◆ **What the task asks**: Please quote exactly the lines below from the line containing "left ear: (532, 177)" to the line containing "left knee: (266, 302)", both lines included, and nothing else.

*** Records for the exercise Section Begins ***

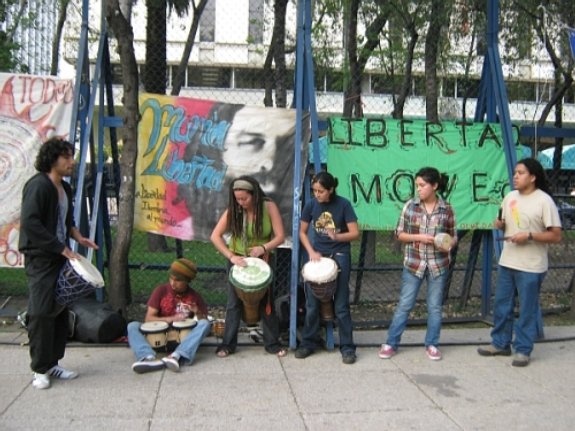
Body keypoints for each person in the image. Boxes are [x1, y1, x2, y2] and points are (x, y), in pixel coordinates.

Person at [18, 137, 99, 390]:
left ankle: (53, 362)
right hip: (41, 258)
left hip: (59, 257)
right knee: (41, 312)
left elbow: (64, 222)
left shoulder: (65, 188)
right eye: (66, 157)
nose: (71, 162)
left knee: (59, 311)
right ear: (53, 159)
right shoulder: (39, 186)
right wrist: (61, 248)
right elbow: (31, 224)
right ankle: (39, 369)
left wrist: (77, 236)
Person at [477, 158, 561, 367]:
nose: (515, 176)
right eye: (515, 172)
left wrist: (530, 236)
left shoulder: (544, 201)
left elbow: (556, 236)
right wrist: (500, 224)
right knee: (501, 305)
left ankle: (523, 349)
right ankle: (500, 343)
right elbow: (504, 223)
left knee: (526, 308)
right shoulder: (510, 197)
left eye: (520, 173)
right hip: (508, 261)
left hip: (531, 265)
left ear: (532, 177)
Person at [378, 167, 457, 361]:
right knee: (405, 304)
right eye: (417, 185)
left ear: (435, 186)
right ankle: (391, 343)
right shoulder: (410, 206)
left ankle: (432, 344)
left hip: (438, 265)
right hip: (414, 264)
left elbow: (453, 236)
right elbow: (399, 234)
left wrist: (446, 243)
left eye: (422, 185)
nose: (419, 189)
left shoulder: (446, 208)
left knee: (435, 307)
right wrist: (421, 237)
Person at [210, 175, 287, 358]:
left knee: (266, 302)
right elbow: (215, 236)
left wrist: (262, 248)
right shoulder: (234, 210)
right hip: (238, 261)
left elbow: (280, 237)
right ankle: (228, 344)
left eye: (244, 198)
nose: (241, 202)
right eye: (237, 199)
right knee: (233, 303)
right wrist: (231, 256)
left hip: (264, 260)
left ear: (255, 195)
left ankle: (272, 344)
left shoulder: (268, 207)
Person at [295, 171, 360, 364]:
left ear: (331, 190)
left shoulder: (343, 205)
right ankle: (308, 343)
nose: (317, 194)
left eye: (321, 191)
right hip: (318, 255)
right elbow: (302, 232)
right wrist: (311, 252)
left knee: (341, 306)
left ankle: (347, 347)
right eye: (315, 190)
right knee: (312, 305)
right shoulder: (311, 205)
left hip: (340, 255)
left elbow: (355, 233)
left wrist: (337, 237)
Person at [128, 258, 211, 373]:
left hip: (181, 342)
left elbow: (205, 325)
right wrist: (171, 319)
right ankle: (147, 357)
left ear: (187, 281)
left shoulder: (194, 296)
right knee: (132, 326)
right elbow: (148, 319)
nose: (173, 283)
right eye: (171, 278)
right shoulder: (161, 291)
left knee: (205, 323)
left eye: (177, 280)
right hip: (157, 339)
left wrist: (197, 311)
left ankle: (177, 356)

*** Records for the exercise Section Ends ***

◆ **Result for this task**:
left ear: (532, 177)
Person at [378, 167, 457, 361]:
right knee: (405, 304)
right eye: (417, 185)
left ear: (435, 186)
right ankle: (391, 343)
right shoulder: (410, 206)
left ankle: (432, 344)
left hip: (438, 265)
right hip: (414, 264)
left elbow: (453, 236)
right elbow: (399, 234)
left wrist: (446, 243)
left eye: (422, 185)
nose: (419, 189)
left shoulder: (446, 208)
left knee: (435, 307)
right wrist: (421, 237)
Person at [210, 175, 287, 358]:
left knee: (266, 302)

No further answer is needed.